* _Task brief_
Lay out the lines of these records as a numbered list, starting at the line containing "genus: Perotis" and ending at the line containing "order: Ranunculales", with blank lines left out.

[Data records]

--- START ---

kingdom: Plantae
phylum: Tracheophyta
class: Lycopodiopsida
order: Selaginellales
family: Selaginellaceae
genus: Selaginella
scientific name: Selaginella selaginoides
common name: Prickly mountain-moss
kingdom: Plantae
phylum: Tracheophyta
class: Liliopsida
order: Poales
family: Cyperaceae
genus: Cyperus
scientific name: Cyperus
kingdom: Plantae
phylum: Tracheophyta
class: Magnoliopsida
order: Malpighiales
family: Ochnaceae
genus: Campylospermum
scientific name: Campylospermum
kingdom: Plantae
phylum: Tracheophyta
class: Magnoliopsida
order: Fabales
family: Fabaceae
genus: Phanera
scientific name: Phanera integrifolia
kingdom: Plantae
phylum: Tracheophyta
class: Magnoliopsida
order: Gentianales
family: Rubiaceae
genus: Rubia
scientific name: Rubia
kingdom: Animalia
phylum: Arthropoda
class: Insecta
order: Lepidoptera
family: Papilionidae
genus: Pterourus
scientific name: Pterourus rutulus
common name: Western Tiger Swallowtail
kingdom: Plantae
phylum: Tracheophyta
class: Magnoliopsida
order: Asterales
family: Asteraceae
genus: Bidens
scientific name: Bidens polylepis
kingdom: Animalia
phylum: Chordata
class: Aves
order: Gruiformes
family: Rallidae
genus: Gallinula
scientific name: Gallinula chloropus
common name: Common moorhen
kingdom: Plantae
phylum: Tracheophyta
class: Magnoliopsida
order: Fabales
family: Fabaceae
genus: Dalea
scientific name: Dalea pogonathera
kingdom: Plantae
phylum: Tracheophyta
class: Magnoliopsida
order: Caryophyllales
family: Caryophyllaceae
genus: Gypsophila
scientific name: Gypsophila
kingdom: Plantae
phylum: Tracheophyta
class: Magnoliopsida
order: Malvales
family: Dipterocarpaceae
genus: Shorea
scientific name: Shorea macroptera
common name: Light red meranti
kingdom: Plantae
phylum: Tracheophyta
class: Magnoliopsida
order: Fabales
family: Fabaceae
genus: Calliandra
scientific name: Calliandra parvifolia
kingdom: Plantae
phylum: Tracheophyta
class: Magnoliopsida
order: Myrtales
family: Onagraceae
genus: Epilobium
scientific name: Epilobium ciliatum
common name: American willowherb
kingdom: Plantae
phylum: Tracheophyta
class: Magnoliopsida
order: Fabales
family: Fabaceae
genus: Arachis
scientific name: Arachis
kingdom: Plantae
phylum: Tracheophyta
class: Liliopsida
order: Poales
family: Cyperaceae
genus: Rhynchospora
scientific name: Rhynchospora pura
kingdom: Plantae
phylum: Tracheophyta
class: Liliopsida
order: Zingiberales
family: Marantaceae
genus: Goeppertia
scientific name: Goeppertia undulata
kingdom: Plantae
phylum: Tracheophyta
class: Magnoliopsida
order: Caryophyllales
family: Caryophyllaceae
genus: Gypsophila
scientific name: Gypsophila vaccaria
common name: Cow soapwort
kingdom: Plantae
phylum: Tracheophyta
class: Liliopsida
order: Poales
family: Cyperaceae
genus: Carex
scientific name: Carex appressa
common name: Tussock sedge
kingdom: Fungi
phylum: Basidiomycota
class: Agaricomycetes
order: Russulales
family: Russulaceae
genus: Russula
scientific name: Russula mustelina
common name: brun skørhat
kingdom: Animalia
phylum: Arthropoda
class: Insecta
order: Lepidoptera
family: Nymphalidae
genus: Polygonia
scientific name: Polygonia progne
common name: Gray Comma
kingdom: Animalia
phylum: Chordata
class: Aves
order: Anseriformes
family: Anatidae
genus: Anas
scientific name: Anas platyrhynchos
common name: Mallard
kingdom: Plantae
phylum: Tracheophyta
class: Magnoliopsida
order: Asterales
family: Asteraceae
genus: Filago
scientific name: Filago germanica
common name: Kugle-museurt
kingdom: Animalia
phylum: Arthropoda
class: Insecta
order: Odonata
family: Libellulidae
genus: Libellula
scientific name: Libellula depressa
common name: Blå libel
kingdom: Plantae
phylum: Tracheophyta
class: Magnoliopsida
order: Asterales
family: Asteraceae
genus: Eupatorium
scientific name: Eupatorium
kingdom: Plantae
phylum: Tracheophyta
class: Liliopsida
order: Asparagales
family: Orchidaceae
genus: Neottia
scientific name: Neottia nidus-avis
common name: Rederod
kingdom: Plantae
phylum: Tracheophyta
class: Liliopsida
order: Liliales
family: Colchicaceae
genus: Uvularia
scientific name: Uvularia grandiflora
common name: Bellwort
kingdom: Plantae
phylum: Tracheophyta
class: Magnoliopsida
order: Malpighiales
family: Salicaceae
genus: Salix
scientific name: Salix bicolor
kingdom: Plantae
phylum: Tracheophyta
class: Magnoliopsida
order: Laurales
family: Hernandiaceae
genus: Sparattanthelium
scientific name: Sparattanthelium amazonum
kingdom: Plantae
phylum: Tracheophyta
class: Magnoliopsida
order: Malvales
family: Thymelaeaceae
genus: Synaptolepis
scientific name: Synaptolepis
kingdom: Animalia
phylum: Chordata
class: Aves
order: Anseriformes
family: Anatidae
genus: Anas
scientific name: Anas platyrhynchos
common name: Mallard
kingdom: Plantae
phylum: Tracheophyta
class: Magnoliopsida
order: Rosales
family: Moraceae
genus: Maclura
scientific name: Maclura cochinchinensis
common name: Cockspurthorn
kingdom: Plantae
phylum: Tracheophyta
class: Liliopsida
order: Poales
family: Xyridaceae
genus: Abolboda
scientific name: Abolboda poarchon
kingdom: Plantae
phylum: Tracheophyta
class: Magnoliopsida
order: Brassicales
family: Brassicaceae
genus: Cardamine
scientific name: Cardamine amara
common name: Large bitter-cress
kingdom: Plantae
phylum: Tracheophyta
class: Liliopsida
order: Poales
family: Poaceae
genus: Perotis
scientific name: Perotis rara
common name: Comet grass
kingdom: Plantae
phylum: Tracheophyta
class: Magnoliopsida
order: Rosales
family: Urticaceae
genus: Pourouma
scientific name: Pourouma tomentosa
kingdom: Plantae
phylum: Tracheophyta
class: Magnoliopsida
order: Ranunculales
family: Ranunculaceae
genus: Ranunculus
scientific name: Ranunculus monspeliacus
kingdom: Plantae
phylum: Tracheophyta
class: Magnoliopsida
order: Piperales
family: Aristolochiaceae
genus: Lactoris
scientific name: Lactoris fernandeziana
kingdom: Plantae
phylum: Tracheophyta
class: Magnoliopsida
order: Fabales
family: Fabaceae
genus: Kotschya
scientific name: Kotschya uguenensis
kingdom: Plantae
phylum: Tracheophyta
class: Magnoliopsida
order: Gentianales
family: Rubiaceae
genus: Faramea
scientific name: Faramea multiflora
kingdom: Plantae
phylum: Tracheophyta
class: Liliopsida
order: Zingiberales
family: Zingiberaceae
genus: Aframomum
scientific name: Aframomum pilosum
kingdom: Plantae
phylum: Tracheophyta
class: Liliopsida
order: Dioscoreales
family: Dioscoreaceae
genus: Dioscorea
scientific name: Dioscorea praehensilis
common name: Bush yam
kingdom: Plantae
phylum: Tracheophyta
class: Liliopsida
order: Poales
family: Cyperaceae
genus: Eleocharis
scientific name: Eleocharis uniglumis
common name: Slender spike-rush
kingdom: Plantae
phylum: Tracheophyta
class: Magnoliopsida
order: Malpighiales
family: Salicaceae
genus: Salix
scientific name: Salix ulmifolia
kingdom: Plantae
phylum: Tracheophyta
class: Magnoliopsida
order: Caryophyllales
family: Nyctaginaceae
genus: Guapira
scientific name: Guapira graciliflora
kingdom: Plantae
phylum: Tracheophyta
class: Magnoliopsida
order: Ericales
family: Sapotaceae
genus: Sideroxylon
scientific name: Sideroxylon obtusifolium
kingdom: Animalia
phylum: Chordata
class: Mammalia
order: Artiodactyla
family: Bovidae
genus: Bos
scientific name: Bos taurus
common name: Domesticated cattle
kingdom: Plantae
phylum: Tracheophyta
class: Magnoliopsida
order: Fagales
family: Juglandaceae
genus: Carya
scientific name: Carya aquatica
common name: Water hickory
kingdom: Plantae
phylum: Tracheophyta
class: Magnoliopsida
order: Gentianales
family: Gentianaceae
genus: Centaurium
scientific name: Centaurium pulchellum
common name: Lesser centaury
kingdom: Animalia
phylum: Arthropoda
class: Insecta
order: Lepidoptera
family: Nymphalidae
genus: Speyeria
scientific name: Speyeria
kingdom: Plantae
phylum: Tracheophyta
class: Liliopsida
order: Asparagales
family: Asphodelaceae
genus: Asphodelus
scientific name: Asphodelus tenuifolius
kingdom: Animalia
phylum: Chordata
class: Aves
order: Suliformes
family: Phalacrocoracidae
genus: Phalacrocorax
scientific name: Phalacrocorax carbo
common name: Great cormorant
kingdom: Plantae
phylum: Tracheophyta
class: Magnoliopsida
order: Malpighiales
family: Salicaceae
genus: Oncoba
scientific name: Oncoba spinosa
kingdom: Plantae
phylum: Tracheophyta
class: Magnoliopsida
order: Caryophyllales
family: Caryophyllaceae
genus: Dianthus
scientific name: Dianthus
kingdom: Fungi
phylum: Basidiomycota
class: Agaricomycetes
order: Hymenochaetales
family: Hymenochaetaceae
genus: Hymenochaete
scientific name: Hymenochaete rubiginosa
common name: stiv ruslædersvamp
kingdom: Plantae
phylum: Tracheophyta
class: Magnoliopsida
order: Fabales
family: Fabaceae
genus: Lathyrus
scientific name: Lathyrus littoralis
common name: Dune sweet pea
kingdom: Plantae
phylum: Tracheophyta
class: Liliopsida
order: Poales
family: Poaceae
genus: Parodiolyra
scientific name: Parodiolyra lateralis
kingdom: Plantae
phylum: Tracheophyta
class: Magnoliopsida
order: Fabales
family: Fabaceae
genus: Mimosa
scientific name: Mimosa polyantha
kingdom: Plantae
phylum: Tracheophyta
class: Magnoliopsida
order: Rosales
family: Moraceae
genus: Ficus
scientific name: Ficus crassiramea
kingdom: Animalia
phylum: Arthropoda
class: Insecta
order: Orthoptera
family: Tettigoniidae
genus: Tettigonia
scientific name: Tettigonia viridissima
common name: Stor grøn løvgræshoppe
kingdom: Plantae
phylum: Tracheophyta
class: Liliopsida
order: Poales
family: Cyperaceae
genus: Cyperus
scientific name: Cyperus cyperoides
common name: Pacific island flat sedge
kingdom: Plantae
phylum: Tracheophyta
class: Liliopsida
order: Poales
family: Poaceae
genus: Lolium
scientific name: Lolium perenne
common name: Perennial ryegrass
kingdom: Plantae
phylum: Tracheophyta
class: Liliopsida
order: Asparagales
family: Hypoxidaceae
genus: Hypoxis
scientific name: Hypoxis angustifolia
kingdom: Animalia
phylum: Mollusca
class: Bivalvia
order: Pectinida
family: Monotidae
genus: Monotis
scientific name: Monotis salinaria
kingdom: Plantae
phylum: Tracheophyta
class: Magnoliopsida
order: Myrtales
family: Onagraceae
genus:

--- END ---

* _Result for this task_
1. genus: Perotis
2. scientific name: Perotis rara
3. common name: Comet grass
4. kingdom: Plantae
5. phylum: Tracheophyta
6. class: Magnoliopsida
7. order: Rosales
8. family: Urticaceae
9. genus: Pourouma
10. scientific name: Pourouma tomentosa
11. kingdom: Plantae
12. phylum: Tracheophyta
13. class: Magnoliopsida
14. order: Ranunculales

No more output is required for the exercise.